The answer to that lies in realizing that when we "factor out" a 3 from $\displaystyle 2^{15}3^{10}5^{6}$, for example, that is the same as subtracting 1 from the exponent. Also realize that by "perfect cube" we mean literally each exponent is divisible by three, i.e. $\displaystyle 2^{12}$ is a perfect cube because it can be written as $\displaystyle (2^4)^3$
Combining these two observations, in order to get a perfect cube by factoring out a 3 from $\displaystyle 2^{a}3^{b}5^{c}$, we require a and c to be perfectly divisible by 3, and b to be exactly 1 more than a multiple of 3. Applying this same logic to the other two exponents was where I got the statement,If you plug away and actually solve this riddle, the lowest set of numbers a,b,c that satisfies it is precisely 15,10,6.(1) b and c are even but a is odd, (2) a and c are divisible by 3 but b leaves a remainder of 1, and (3) a and b are divisible by 5, but c leaves a remainder of 1.
thanks thats amazing!
that was very interesting, i'd like to think of this further in special cases, though i doubt i will be able to calculate the actual value then (number being too big!)
any way i could generalise this so a number is perfect square, cube.... 1/n is a perfect nth power?
HallsofIvy showed in his/her post that finding a number fitting your criteria is equivalent to finding a number $\displaystyle m=2x^2=3y^3=5z^5$ for x,y,z integers. Extrapolating that pattern, we hypothesize that m factorizes like such: $\displaystyle m=2^{a}3^{b}5^{c}$ , where (1) b and c are even but a is odd, (2) a and c are divisible by 3 but b leaves a remainder of 1, and (3) a and b are divisible by 5, but c leaves a remainder of 1.
Solve this riddle for a,b,c and plug back in to find m.

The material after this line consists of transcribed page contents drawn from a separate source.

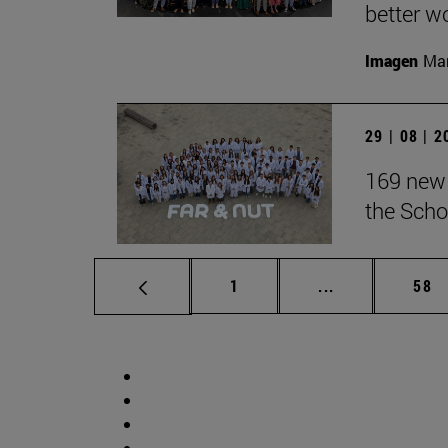
better wo
Imagen
Man
29 | 08 | 
169 new 
the Scho
Page
Intermediate p
Pag
1
...
58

Well, m has to be of the form $\displaystyle m=2^a3^b5^c7^d11^e13^f$... for some finite list of primes. Since factoring out 2,3,5 doesn't affect d,e,f..., they must all be divisible by 2,3, and 5. Hence, they all must be multiples of 30. So d, for example, must be 0,30,60,90,etc. Obviously, to minimize m, just assume d,e,f,... are all zero, i.e. no prime factors greater than 5.
Therefore, although larger choices of m exist, we conclude that the smallest m is probably of the form m=$\displaystyle 2^a3^b5^c$, which brings us up to speed with the other posts.